== WHAT THE TASK REQUIRES ==
Below is a listing to transcribe in full and exactly; keep the pictures out.

== DATASET CONTENT ==

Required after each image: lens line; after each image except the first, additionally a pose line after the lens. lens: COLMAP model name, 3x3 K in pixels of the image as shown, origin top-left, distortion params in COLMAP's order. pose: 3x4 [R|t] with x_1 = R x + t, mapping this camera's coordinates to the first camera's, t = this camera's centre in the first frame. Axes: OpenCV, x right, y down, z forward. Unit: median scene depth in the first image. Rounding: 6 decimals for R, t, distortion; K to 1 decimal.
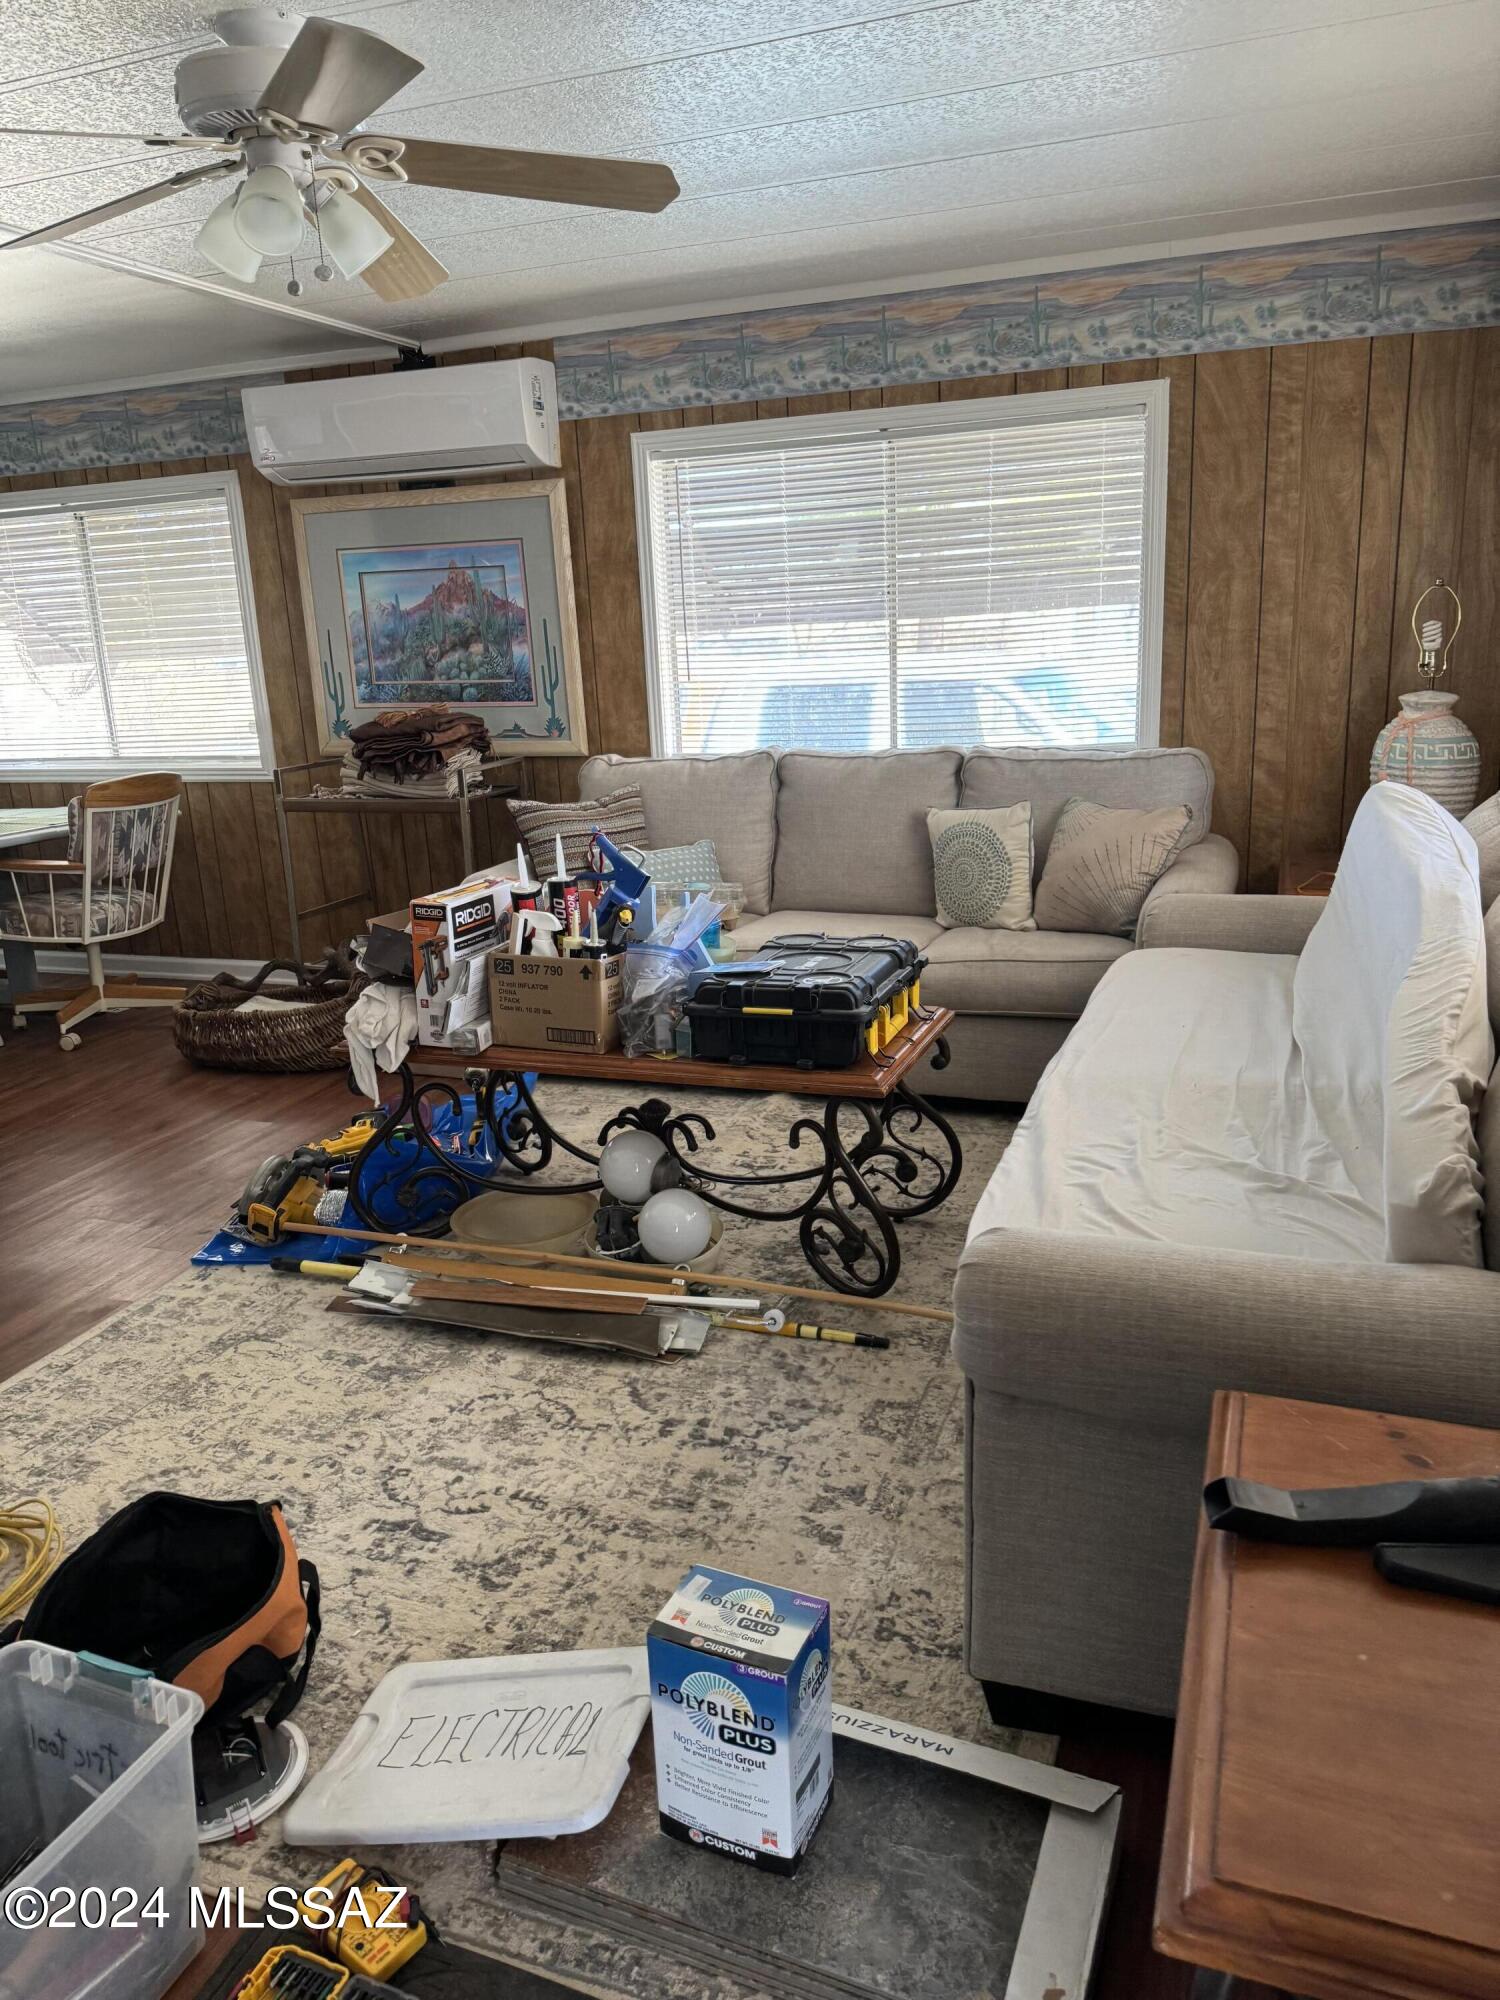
lens RADIAL K [[1421.8, 0, 750.0], [0, 1421.8, 1000.0], [0, 0, 1]] dist [0.178810, -0.212126]
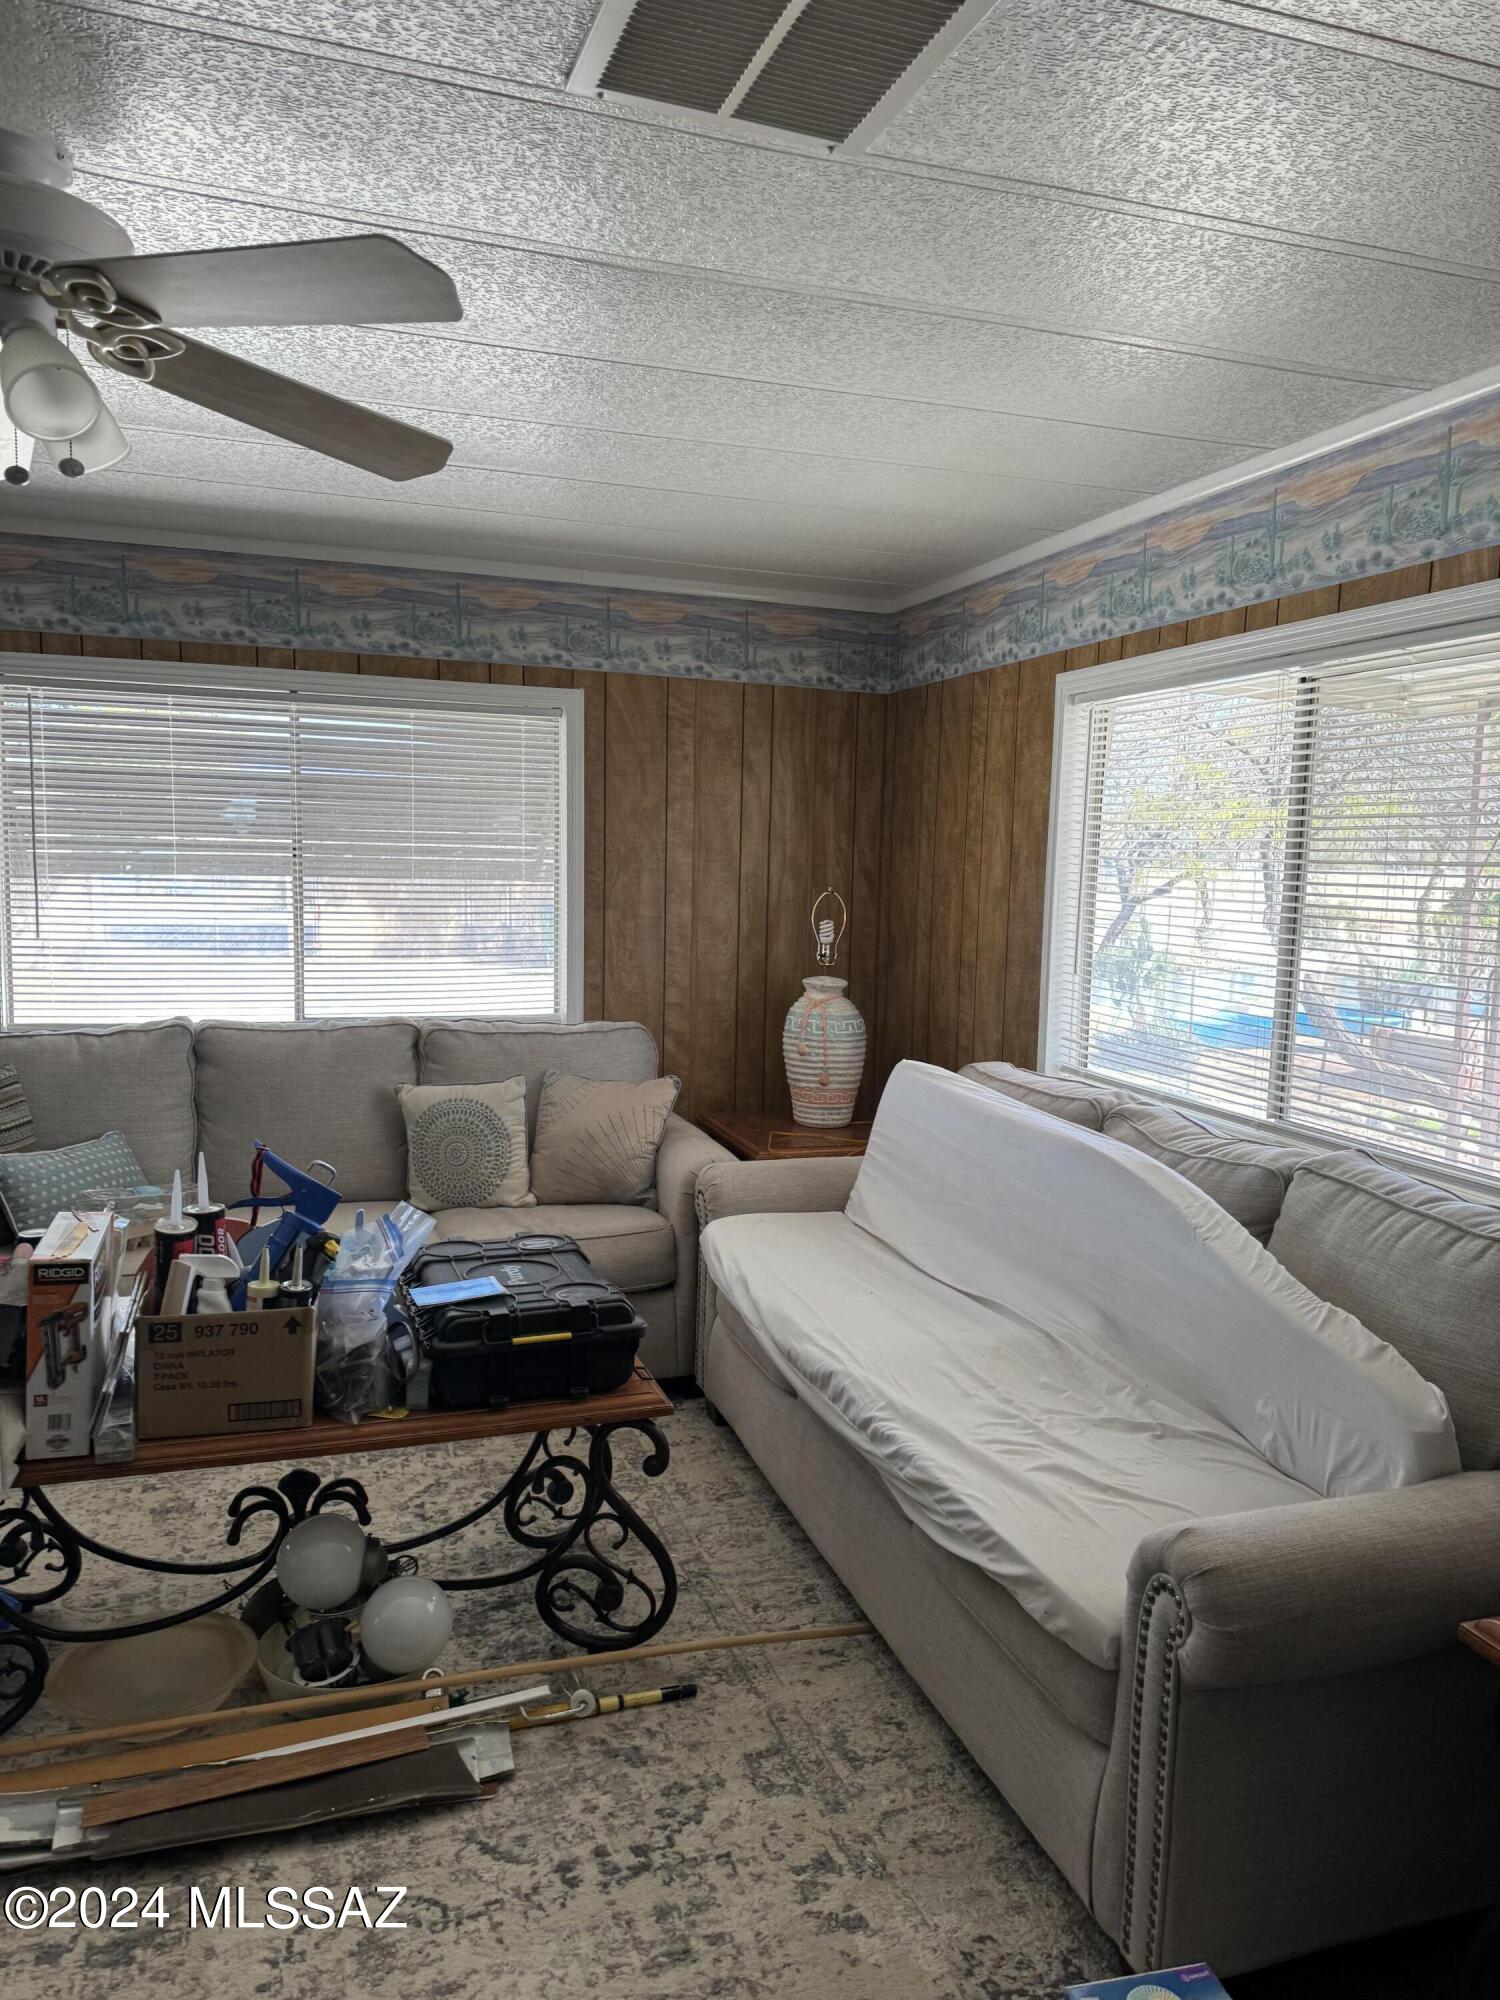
lens RADIAL K [[1437.1, 0, 747.3], [0, 1437.1, 1026.4], [0, 0, 1]] dist [0.002916, -0.004408]
pose [[0.772563, -0.015262, 0.634755, -0.327493], [0.105617, 0.988872, -0.104770, -0.056418], [-0.626093, 0.147982, 0.765578, 0.158784]]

== WRITTEN SOLUTION ==
Required after each image: lens line; after each image except the first, additionally a pose line after the lens. lens: COLMAP model name, 3x3 K in pixels of the image as shown, origin top-left, distortion params in COLMAP's order. pose: 3x4 [R|t] with x_1 = R x + t, mapping this camera's coordinates to the first camera's, t = this camera's centre in the first frame. Axes: OpenCV, x right, y down, z forward. Unit: median scene depth in the first image. Rounding: 6 decimals for R, t, distortion; K to 1 decimal.
lens RADIAL K [[1421.8, 0, 750.0], [0, 1421.8, 1000.0], [0, 0, 1]] dist [0.178810, -0.212126]
lens RADIAL K [[1437.1, 0, 747.3], [0, 1437.1, 1026.4], [0, 0, 1]] dist [0.002916, -0.004408]
pose [[0.772563, -0.015262, 0.634755, -0.327493], [0.105617, 0.988872, -0.104770, -0.056418], [-0.626093, 0.147982, 0.765578, 0.158784]]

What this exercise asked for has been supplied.